Di sisi lain, David Ho dan kolega, peneliti dari Fakultas Kedokteran dan Bedah Vagelos, Universitas Columbia, New York, menyatakan telah mengidentifikasi antibodi yang mampu menghambat infeksi SARS-CoV-2 terhadap sel. Mereka menemukan 19 antibodi yang berpotensi mencegah infeksi pada penelitian di laboratorium (in vitro).
Antibodi itu menempel pada berbagai lokasi protein paku SARS-CoV-3, yaitu protein yang mengikat reseptor pada sel inang. Dengan demikian, virus sulit menempel ke sel target ataupun bermutasi (Kompas.id, 25/7/2020).

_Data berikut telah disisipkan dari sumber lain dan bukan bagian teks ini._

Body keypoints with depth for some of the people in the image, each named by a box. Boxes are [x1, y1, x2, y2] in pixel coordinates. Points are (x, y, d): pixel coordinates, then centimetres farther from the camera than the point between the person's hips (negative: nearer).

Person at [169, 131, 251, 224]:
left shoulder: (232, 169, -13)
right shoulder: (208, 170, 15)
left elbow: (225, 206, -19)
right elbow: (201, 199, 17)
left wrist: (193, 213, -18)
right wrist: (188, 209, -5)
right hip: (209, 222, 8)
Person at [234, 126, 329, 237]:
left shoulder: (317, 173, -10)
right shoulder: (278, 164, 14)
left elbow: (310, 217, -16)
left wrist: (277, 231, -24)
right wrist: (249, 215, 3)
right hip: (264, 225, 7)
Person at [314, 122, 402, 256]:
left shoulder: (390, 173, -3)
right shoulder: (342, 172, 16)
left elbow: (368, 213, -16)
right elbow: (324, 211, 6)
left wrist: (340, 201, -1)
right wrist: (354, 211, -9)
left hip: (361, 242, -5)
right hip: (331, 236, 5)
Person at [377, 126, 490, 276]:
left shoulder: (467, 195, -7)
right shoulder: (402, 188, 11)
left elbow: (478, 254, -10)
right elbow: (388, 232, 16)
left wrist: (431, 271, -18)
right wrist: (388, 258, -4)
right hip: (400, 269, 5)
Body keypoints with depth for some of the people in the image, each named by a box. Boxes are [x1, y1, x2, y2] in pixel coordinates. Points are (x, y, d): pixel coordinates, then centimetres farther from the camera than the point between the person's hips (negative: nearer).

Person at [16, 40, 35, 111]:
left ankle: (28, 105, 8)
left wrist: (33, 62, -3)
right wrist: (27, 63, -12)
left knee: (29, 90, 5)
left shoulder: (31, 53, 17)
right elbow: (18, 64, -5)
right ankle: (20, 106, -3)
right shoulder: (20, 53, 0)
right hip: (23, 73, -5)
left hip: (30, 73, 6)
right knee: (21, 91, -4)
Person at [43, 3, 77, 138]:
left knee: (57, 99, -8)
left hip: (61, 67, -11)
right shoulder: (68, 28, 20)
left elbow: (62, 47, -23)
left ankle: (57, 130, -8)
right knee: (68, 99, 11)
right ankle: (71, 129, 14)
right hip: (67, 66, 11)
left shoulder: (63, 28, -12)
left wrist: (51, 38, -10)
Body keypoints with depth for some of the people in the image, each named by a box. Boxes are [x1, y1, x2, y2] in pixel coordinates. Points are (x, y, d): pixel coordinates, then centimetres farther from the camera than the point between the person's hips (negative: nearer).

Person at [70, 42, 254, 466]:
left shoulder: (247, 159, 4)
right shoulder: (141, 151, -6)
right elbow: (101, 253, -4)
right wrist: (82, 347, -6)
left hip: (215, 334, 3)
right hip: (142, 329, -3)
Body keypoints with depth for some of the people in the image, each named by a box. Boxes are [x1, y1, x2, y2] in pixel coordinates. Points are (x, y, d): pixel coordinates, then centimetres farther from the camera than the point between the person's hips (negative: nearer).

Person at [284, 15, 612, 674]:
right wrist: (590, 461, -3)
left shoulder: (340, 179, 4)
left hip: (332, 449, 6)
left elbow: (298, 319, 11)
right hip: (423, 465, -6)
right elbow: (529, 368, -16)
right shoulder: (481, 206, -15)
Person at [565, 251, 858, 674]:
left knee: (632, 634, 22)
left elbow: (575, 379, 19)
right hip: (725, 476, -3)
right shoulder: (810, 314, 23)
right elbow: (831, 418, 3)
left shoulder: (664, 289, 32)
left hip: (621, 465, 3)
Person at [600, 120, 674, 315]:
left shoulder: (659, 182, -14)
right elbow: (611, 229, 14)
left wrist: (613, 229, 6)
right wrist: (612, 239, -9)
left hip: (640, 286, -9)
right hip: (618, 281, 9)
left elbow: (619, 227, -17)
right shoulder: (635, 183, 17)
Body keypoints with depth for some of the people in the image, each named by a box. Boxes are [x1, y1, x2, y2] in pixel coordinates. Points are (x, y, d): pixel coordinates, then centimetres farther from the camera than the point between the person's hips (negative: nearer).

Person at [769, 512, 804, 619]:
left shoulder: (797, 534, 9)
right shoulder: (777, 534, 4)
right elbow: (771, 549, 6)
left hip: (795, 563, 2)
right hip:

Kendati ada antibodi, pasien yang sembuh dari Covid-19 tidak bebas dari ancaman reinfeksi. Kasus reinfeksi terjadi beberapa kali di beberapa negara. Pada Agustus 2020, seorang warga Hong Kong terdeteksi Covid-19 setelah pergi ke Eropa. Padahal, pada Maret 2020 ia sembuh dari Covid-19 setelah dirawat selama dua minggu (Kompas.id, 25/8/2020). Kasus infeksi ulang juga ditemukan di Belanda dan Belgia pada Agutsus 2020.
Terapi antibodi
Sejumlah pihak berencana menguji pengobatan Covid-19 dengan terapi antibodi dalam waktu dekat. Perusahaan obat yang berbasis di China, BeiGene Ltd, bekerja sama dengan Singlomics Biopharmaceuticals Co Ltd untuk mengembangkan, memproduksi, dan menjual antibodi anti-Covid-19 untuk luar China.

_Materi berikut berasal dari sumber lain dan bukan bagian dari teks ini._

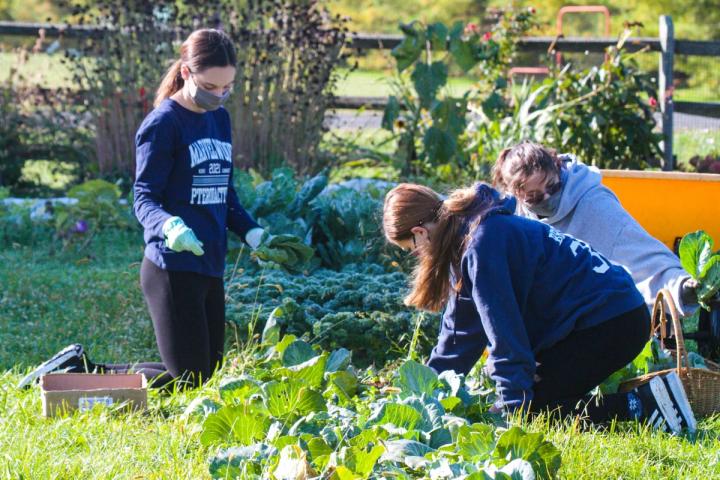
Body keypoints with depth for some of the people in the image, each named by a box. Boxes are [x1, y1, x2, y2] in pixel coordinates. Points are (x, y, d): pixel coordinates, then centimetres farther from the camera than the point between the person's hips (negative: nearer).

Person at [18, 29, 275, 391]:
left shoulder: (219, 118, 13)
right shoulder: (162, 123, -12)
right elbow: (144, 198, -14)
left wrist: (250, 232, 6)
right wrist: (169, 225, -34)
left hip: (209, 266, 9)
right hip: (172, 269, -9)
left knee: (204, 375, 12)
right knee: (186, 383, -9)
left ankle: (78, 365, 22)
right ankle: (76, 373, 3)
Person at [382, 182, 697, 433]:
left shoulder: (482, 243, -20)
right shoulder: (467, 236, 12)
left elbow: (504, 330, -22)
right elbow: (460, 328, 19)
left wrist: (514, 407, -20)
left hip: (610, 320, -10)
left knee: (529, 409, -13)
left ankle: (643, 405, -16)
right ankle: (645, 399, 6)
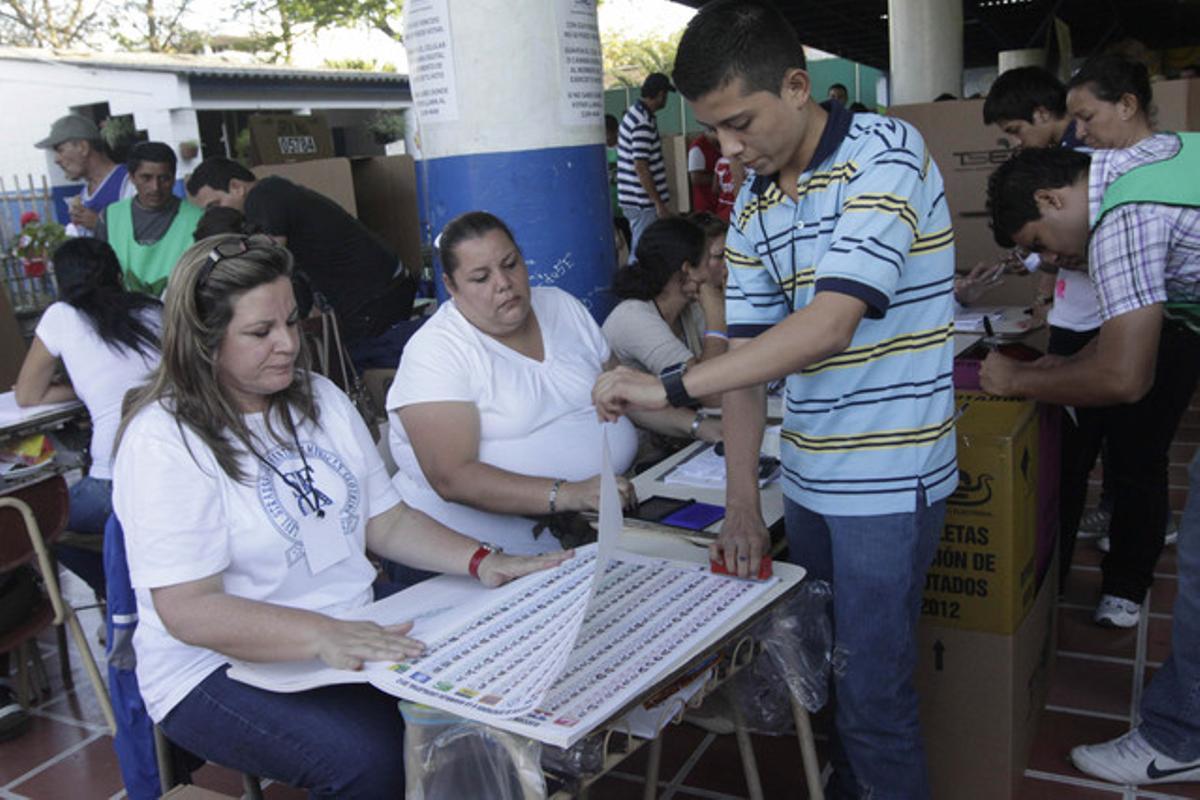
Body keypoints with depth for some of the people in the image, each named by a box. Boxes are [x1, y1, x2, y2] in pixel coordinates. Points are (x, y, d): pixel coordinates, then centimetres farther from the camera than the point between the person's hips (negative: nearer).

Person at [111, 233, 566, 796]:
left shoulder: (319, 398, 9)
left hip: (355, 636, 6)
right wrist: (322, 636, -35)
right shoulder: (162, 441, -13)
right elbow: (187, 609, -21)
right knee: (370, 754, -31)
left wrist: (481, 561, -6)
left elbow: (386, 521, 11)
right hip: (222, 670, -5)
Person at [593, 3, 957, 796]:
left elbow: (830, 325, -25)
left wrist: (671, 386, -27)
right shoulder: (752, 204, 7)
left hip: (888, 477, -6)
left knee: (873, 698, 1)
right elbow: (748, 349, 4)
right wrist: (742, 505, -1)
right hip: (807, 476, 6)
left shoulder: (884, 154, -14)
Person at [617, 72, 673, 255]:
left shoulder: (634, 114, 13)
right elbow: (641, 167, -23)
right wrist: (660, 204, -20)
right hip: (643, 203, -10)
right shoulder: (644, 122, -19)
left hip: (634, 199, 10)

Untuk itu, mereka akan melakukan studi tahap awal terhadap manusia pada September 2020. Mengutip Reuters, uji coba akan melibatkan 30 orang sehat di Australia. Sementara uji coba untuk pasien Covid-19 ringan hingga sedang direncanakan mulai pada awal Oktober.
Terapi antibodi menggunakan antibodi yang dihasilkan pasien yang terinfeksi Covid-19. Terapi ini berbeda dengan vaksin. Vaksin bertujuan untuk membangun sistem imunitas terhadap suatu penyakit, sementara terapi antibodi untuk mengobati penyakit.